Source material:
· · · · ·

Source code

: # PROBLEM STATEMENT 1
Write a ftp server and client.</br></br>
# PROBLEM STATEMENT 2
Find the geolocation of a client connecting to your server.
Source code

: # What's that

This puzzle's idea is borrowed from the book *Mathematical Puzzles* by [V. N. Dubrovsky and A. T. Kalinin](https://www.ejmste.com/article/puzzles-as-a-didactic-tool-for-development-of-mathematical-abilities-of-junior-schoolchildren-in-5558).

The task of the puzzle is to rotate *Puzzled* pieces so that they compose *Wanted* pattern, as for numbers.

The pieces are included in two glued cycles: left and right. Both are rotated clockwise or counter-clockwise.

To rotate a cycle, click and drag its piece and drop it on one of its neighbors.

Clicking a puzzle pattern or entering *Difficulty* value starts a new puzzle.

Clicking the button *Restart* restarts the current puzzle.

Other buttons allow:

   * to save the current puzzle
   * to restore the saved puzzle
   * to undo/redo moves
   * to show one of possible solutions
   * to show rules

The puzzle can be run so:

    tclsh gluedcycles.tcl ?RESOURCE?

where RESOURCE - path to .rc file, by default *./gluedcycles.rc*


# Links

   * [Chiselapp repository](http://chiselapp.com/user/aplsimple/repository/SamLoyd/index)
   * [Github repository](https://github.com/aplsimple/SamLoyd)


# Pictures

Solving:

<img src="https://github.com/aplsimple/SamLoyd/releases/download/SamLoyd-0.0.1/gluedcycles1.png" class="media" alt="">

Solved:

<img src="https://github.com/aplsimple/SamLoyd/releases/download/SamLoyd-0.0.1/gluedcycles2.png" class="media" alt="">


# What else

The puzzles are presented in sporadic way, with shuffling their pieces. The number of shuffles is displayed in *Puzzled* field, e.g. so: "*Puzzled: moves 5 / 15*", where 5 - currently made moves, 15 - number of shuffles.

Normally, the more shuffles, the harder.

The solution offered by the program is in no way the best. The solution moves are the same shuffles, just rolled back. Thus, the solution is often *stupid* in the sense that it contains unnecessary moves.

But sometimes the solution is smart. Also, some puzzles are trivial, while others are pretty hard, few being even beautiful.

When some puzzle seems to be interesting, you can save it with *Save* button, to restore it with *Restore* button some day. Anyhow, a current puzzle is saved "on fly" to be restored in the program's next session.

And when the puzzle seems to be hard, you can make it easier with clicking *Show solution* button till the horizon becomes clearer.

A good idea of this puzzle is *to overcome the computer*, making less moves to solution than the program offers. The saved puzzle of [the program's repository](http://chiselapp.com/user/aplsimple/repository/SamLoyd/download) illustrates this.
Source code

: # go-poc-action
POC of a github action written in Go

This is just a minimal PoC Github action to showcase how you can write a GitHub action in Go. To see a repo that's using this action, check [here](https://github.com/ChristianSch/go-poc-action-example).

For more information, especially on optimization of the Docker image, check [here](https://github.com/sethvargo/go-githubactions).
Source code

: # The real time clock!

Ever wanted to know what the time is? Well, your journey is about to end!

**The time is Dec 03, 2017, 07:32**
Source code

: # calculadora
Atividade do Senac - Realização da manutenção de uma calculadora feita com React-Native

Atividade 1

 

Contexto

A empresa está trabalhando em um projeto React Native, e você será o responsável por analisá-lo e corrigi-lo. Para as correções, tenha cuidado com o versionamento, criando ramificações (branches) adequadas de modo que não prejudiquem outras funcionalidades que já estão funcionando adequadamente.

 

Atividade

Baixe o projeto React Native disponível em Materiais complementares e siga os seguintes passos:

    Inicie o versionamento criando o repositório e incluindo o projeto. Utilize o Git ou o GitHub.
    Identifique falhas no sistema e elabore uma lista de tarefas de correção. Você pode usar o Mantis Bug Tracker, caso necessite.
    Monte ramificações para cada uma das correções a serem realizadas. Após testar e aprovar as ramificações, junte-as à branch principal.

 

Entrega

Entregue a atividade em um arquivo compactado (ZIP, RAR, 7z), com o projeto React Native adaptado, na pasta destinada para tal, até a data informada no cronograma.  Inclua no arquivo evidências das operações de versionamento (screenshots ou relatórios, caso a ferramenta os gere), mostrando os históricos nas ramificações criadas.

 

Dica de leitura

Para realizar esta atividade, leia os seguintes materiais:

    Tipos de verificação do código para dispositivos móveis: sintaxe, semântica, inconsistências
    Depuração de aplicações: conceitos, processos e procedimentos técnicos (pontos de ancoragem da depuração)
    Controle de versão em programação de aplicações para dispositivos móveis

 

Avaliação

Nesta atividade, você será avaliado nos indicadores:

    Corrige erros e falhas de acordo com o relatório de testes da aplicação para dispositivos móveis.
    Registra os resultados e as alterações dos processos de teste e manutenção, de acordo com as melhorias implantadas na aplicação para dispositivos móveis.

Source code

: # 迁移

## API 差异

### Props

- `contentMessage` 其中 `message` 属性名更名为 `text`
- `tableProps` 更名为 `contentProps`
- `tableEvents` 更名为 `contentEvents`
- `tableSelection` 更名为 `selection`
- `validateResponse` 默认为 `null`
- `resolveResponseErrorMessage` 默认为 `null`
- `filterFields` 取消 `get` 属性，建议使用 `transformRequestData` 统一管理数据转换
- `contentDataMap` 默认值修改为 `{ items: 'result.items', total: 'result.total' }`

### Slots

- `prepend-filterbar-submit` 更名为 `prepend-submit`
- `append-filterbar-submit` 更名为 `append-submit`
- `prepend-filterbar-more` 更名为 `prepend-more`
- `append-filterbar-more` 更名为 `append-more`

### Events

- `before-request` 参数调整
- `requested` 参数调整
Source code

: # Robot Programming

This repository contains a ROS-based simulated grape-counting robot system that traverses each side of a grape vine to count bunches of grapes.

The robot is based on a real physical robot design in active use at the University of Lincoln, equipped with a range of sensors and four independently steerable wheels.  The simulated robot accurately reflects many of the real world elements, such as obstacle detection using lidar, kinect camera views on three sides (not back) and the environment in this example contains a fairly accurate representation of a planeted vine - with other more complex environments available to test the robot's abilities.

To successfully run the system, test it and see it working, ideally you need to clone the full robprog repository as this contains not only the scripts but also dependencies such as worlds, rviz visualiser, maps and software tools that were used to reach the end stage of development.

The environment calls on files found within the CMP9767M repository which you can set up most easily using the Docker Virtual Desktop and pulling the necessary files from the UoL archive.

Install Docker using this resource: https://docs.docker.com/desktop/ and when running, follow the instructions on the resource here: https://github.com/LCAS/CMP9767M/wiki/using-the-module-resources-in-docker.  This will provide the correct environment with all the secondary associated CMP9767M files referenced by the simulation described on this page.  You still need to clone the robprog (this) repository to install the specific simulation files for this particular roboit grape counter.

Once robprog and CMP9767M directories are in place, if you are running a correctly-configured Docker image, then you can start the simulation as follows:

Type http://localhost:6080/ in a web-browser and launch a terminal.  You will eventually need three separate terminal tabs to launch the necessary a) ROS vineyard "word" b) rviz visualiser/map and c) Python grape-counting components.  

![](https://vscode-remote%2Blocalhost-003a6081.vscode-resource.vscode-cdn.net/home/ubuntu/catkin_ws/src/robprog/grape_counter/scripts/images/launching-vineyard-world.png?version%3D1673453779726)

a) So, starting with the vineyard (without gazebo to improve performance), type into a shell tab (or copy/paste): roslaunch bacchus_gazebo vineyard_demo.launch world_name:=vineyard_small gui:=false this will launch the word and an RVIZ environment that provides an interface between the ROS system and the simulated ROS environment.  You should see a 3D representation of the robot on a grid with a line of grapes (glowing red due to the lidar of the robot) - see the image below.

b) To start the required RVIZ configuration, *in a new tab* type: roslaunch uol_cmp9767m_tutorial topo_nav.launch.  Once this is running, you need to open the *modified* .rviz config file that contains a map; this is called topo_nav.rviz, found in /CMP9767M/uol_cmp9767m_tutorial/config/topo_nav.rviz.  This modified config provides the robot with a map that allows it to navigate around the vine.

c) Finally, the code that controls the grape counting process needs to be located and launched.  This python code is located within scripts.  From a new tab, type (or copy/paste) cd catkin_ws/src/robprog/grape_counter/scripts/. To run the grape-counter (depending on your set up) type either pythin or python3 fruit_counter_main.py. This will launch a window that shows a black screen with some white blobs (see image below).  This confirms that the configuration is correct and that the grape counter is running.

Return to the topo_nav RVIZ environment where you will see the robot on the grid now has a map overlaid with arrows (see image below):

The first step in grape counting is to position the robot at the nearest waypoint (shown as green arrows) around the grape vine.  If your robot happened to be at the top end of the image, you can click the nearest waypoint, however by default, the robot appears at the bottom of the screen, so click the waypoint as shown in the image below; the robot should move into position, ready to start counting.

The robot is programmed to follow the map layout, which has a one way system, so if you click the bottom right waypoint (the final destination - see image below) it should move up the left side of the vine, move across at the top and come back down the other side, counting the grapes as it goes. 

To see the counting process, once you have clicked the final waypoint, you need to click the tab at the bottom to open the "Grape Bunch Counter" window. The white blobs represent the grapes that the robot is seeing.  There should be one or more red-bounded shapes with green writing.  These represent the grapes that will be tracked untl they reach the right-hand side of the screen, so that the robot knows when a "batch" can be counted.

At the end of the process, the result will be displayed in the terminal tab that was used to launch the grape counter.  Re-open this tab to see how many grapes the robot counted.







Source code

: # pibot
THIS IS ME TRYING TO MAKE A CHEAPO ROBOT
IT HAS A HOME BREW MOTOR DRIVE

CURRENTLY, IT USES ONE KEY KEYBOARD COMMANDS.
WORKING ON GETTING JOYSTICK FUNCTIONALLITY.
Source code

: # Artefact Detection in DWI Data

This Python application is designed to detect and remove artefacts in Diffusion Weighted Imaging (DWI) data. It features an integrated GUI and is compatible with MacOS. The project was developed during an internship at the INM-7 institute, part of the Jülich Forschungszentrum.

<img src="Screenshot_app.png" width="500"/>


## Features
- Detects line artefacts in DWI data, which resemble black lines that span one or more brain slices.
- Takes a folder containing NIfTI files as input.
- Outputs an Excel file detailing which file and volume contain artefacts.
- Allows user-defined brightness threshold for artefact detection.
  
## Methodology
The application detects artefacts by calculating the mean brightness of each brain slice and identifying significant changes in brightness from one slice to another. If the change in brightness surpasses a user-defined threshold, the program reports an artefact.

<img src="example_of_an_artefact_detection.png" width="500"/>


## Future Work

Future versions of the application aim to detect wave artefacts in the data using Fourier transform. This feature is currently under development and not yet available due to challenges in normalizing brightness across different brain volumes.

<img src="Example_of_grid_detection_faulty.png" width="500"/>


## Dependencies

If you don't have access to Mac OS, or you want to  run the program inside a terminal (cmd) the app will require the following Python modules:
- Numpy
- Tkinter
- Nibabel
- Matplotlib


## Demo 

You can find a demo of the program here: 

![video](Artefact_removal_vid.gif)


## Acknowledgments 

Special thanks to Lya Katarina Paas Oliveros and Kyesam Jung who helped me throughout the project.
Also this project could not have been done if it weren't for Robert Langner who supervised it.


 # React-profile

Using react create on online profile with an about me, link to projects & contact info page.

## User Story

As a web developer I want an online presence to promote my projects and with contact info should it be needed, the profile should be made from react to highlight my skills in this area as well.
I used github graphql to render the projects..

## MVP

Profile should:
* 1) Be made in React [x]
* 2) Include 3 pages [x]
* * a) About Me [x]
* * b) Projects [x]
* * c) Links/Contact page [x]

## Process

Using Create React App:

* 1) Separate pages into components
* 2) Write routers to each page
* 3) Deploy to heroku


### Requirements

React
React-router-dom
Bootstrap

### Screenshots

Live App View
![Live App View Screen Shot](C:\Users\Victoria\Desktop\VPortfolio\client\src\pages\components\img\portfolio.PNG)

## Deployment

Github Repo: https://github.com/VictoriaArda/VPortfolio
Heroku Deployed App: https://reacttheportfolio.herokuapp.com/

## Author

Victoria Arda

· · · · ·

To do: Those lines above that contain the string "pieces" should be returned.

Solution to the exercise:
The task of the puzzle is to rotate *Puzzled* pieces so that they compose *Wanted* pattern, as for numbers.
The pieces are included in two glued cycles: left and right. Both are rotated clockwise or counter-clockwise.
The puzzles are presented in sporadic way, with shuffling their pieces. The number of shuffles is displayed in *Puzzled* field, e.g. so: "*Puzzled: moves 5 / 15*", where 5 - currently made moves, 15 - number of shuffles.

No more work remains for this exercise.